WHAT NEEDS TO BE DONE: Please go line by line and repeat the data below exactly, with no images.

THE DATA:

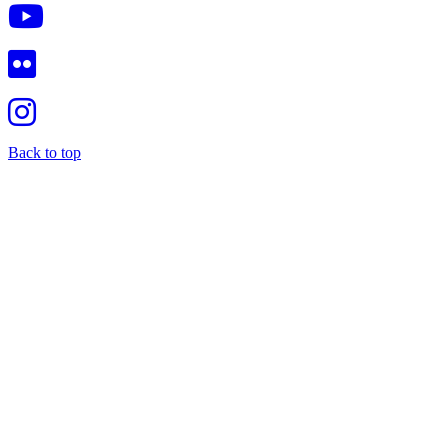
Back to top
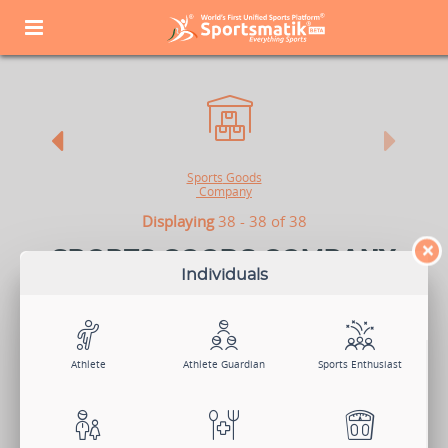
Sports
Goods
Company
Displaying
38 - 38 of 38
×
SPORTS GOODS COMPANY
Individuals
All sports have their USP, and one of those is their equipment,
uniform, and gear. Sports Equipment Manufacturers and Merchants
sell sports products under one or more brand names in different
styles to attract their target buyers. Advertisement plays a key role in
acquiring new customers. If your company wants to showcase its
brands and products to attract people from the sports industry,
Athlete
Athlete Guardian
Sports Enthusiast
Sportsmatik is the right platform for you.
View Demo
Sign Up Now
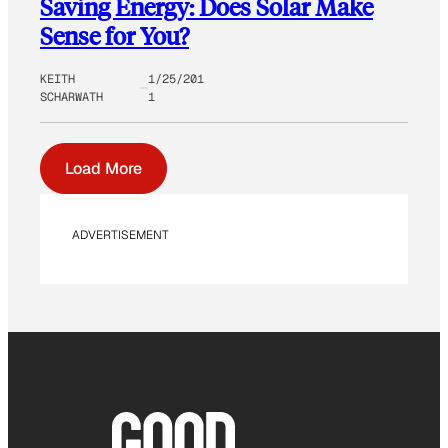
Saving Energy: Does Solar Make
Sense for You?
KEITH
1/25/201
SCHARWATH
1
Load More
ADVERTISEMENT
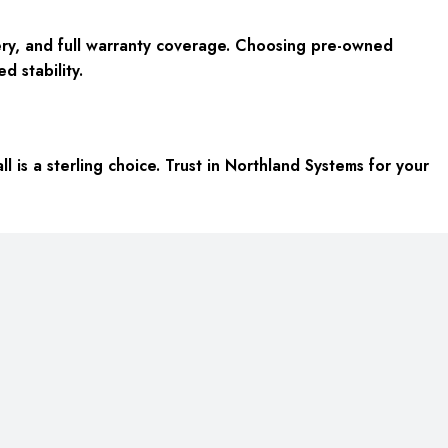
ery, and full warranty coverage. Choosing pre-owned
d stability.
 is a sterling choice. Trust in Northland Systems for your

COMPLETED TASK:
Back to top
Sports
Goods
Company
Displaying
38 - 38 of 38
×
SPORTS GOODS COMPANY
Individuals
All sports have their USP, and one of those is their equipment,
uniform, and gear. Sports Equipment Manufacturers and Merchants
sell sports products under one or more brand names in different
styles to attract their target buyers. Advertisement plays a key role in
acquiring new customers. If your company wants to showcase its
brands and products to attract people from the sports industry,
Athlete
Athlete Guardian
Sports Enthusiast
Sportsmatik is the right platform for you.
View Demo
Sign Up Now
Saving Energy: Does Solar Make
Sense for You?
KEITH
1/25/201
SCHARWATH
1
Load More
ADVERTISEMENT
ery, and full warranty coverage. Choosing pre-owned
d stability.
 is a sterling choice. Trust in Northland Systems for your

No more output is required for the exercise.